(AVAILABLE DATA begins)

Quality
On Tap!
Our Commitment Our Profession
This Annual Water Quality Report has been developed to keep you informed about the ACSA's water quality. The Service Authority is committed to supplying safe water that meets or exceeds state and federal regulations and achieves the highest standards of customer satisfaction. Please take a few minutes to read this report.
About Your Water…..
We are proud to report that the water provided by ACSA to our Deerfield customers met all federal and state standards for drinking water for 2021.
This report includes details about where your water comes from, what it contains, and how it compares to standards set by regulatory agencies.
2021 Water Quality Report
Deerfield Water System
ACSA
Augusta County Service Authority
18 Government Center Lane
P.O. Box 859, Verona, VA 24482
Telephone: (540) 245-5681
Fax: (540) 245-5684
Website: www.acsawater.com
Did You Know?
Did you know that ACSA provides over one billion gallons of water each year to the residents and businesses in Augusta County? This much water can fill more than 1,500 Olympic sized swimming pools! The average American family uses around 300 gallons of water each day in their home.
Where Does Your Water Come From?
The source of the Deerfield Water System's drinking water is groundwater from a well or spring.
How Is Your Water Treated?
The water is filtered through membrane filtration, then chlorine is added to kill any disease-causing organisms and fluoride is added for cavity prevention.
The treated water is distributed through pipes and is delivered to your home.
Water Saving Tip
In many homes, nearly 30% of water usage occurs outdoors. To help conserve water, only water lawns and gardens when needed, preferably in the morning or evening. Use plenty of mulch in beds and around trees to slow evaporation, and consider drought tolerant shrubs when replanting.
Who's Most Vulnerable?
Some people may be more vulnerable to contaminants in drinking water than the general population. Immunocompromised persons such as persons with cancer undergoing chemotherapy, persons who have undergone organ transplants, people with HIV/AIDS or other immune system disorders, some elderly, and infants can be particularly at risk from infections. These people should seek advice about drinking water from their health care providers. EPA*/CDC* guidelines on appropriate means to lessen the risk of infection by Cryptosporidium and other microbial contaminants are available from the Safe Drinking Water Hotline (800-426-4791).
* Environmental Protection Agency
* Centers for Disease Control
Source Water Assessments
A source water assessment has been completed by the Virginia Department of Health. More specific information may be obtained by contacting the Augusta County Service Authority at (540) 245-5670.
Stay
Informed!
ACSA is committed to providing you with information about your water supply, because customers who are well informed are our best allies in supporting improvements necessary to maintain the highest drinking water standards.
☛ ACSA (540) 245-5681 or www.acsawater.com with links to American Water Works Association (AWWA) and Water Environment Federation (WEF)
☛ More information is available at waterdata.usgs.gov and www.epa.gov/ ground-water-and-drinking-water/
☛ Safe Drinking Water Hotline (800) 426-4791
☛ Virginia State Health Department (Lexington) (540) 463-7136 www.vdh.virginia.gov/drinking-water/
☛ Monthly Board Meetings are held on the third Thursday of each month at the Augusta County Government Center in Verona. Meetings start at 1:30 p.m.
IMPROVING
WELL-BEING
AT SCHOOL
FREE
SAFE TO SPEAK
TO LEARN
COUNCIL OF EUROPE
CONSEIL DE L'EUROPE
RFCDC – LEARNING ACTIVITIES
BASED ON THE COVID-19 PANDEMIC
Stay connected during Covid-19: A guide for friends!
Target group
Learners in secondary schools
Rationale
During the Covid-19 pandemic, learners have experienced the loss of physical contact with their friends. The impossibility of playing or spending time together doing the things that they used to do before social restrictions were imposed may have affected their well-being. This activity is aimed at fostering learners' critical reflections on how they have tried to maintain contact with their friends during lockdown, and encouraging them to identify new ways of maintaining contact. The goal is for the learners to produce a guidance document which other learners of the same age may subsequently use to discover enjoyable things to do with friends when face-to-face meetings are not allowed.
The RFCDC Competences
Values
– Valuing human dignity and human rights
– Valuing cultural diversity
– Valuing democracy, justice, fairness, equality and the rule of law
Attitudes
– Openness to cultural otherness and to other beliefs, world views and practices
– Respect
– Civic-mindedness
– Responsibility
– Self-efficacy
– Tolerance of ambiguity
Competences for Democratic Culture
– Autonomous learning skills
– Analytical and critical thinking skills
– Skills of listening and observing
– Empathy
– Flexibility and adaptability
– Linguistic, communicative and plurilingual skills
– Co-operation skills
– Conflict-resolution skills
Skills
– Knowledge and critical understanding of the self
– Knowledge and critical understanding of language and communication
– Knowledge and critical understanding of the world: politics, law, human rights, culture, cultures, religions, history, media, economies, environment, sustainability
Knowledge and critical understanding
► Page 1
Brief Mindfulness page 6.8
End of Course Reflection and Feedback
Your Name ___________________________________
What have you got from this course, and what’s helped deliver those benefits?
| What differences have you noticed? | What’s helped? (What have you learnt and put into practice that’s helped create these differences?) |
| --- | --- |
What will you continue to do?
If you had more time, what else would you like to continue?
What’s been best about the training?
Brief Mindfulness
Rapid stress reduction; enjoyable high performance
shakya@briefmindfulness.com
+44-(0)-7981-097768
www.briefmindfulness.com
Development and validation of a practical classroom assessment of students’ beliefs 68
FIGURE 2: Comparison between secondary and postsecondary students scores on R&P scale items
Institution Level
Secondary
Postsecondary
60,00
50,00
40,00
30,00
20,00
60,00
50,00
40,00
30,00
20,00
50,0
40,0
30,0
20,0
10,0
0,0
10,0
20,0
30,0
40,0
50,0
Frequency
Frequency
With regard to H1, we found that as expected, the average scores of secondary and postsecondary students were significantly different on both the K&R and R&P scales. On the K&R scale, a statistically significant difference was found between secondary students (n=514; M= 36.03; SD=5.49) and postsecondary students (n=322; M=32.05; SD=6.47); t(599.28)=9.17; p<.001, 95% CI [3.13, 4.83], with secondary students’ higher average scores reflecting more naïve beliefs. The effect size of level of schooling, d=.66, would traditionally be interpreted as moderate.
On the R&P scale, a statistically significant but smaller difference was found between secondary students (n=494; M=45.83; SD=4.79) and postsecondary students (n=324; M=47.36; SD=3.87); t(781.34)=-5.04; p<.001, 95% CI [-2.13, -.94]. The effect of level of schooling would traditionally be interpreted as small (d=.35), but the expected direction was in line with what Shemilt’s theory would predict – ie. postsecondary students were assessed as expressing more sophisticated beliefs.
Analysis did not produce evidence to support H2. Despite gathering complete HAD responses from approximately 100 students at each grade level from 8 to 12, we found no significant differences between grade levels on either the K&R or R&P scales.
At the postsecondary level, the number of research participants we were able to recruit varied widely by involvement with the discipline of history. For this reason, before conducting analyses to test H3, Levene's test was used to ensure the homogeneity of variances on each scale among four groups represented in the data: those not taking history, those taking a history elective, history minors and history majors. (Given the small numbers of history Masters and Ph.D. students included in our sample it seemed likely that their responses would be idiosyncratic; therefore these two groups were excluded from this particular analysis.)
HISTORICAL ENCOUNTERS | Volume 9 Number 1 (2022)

(AVAILABLE DATA ends)

__WHAT TO WORK ON__:
Could you return, word for word, only the lines running from the first line of the material above to the line that contains "How Is Your Water Treated?", inclusive?

__EXPECTED OUTPUT__:
Quality
On Tap!
Our Commitment Our Profession
This Annual Water Quality Report has been developed to keep you informed about the ACSA's water quality. The Service Authority is committed to supplying safe water that meets or exceeds state and federal regulations and achieves the highest standards of customer satisfaction. Please take a few minutes to read this report.
About Your Water…..
We are proud to report that the water provided by ACSA to our Deerfield customers met all federal and state standards for drinking water for 2021.
This report includes details about where your water comes from, what it contains, and how it compares to standards set by regulatory agencies.
2021 Water Quality Report
Deerfield Water System
ACSA
Augusta County Service Authority
18 Government Center Lane
P.O. Box 859, Verona, VA 24482
Telephone: (540) 245-5681
Fax: (540) 245-5684
Website: www.acsawater.com
Did You Know?
Did you know that ACSA provides over one billion gallons of water each year to the residents and businesses in Augusta County? This much water can fill more than 1,500 Olympic sized swimming pools! The average American family uses around 300 gallons of water each day in their home.
Where Does Your Water Come From?
The source of the Deerfield Water System's drinking water is groundwater from a well or spring.
How Is Your Water Treated?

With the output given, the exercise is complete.